→ Information provided:
____________________

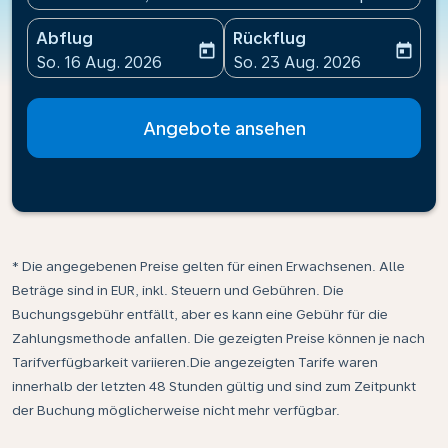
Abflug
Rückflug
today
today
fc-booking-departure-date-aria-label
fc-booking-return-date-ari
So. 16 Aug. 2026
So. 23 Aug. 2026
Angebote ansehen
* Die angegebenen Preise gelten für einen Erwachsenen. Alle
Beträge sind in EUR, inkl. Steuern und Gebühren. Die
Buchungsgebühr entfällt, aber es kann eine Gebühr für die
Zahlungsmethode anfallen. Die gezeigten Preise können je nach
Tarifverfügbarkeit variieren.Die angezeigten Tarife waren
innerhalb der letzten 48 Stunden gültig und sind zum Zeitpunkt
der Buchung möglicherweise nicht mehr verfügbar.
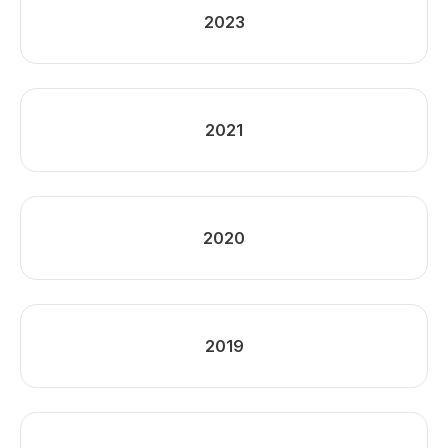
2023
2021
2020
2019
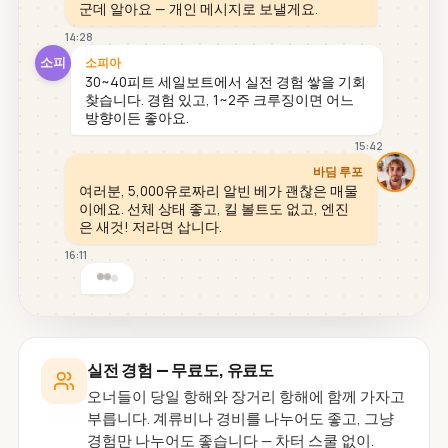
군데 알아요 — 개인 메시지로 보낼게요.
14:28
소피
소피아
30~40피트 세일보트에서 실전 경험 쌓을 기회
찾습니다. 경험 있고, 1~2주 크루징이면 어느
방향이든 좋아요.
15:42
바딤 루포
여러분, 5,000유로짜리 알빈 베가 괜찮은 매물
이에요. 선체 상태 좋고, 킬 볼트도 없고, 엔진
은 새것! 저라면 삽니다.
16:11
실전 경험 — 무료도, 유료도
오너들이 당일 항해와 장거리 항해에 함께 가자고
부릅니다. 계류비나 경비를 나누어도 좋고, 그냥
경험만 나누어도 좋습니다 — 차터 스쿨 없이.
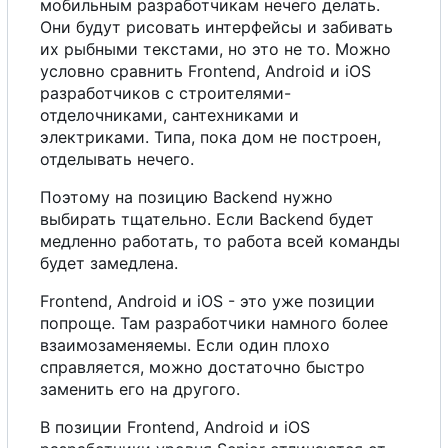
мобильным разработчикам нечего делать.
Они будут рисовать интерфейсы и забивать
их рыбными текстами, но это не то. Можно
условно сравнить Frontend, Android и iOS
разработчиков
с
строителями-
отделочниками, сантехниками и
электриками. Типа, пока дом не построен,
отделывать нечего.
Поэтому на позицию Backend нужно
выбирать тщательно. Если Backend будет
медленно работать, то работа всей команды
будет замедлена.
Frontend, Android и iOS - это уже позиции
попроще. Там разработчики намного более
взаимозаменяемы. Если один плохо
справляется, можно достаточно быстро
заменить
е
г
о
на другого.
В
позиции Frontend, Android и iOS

____________________

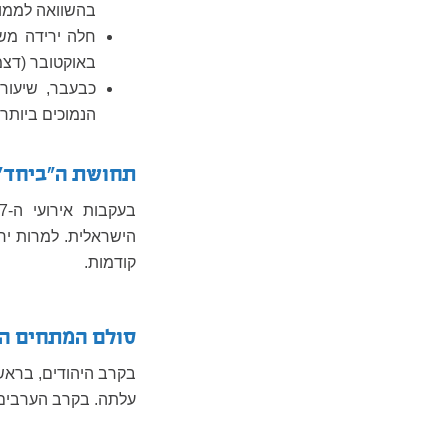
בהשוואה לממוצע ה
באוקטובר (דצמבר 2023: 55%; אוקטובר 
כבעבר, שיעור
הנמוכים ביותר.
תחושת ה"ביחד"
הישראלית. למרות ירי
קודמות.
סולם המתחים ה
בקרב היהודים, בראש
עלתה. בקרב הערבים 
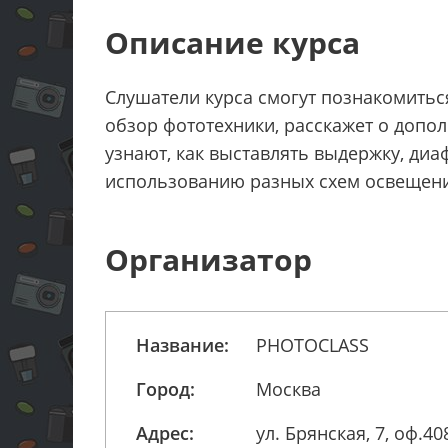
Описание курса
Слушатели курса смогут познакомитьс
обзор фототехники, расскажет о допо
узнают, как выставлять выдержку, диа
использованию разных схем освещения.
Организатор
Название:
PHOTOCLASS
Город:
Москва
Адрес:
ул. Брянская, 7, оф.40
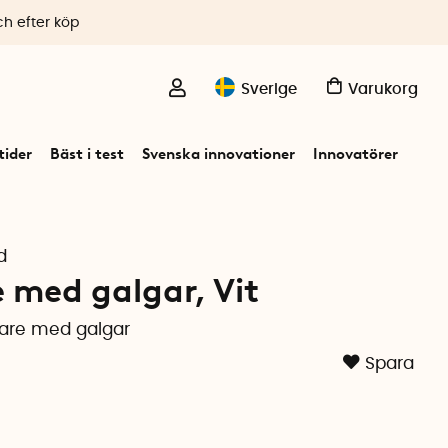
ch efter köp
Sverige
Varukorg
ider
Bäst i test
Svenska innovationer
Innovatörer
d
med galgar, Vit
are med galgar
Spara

____________________

→ Task description: Rewrite the rows from the line with "군데 알아요 — 개인 메시지로 보낼게요." through the line with "경험만 나누어도 좋습니다 — 차터 스쿨 없이.", swapping "세일보트" for "요트" and leaving everything else as it is.

→ Answer to the exercise:
군데 알아요 — 개인 메시지로 보낼게요.
14:28
소피
소피아
30~40피트 요트에서 실전 경험 쌓을 기회
찾습니다. 경험 있고, 1~2주 크루징이면 어느
방향이든 좋아요.
15:42
바딤 루포
여러분, 5,000유로짜리 알빈 베가 괜찮은 매물
이에요. 선체 상태 좋고, 킬 볼트도 없고, 엔진
은 새것! 저라면 삽니다.
16:11
실전 경험 — 무료도, 유료도
오너들이 당일 항해와 장거리 항해에 함께 가자고
부릅니다. 계류비나 경비를 나누어도 좋고, 그냥
경험만 나누어도 좋습니다 — 차터 스쿨 없이.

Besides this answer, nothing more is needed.